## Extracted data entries

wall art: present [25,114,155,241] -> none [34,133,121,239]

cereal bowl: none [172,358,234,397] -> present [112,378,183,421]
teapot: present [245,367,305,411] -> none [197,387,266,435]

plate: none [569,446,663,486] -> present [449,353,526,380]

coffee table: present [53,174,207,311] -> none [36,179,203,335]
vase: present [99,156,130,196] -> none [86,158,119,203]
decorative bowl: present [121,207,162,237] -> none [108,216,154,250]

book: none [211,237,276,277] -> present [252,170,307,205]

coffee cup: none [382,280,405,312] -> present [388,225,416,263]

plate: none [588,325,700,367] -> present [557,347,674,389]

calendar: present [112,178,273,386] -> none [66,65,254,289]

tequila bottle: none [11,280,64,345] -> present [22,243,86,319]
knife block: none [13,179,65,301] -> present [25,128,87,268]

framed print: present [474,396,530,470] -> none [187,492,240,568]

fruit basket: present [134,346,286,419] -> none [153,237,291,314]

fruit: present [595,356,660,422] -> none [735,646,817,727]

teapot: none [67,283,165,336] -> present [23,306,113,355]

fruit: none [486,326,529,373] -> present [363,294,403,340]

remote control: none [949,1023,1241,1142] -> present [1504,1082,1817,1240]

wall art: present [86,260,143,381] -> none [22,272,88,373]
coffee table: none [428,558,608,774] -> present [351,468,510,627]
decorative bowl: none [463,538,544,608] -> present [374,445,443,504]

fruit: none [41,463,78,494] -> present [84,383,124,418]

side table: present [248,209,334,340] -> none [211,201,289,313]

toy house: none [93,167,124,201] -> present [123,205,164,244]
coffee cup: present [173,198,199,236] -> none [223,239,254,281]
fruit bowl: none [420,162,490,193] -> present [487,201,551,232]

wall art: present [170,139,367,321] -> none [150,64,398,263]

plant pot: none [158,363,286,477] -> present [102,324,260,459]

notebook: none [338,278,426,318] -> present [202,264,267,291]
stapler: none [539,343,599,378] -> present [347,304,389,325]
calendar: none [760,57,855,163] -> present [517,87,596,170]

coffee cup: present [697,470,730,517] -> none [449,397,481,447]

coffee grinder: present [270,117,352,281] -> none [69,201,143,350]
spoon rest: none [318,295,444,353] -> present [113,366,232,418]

## Exercise goal
Set down exactly the lines of the data above, beginning with the line that has "cereal bowl: none" and ending with the line that has "vase: present [99,156,130,196]", and no others.

## Response to the task
cereal bowl: none [172,358,234,397] -> present [112,378,183,421]
teapot: present [245,367,305,411] -> none [197,387,266,435]

plate: none [569,446,663,486] -> present [449,353,526,380]

coffee table: present [53,174,207,311] -> none [36,179,203,335]
vase: present [99,156,130,196] -> none [86,158,119,203]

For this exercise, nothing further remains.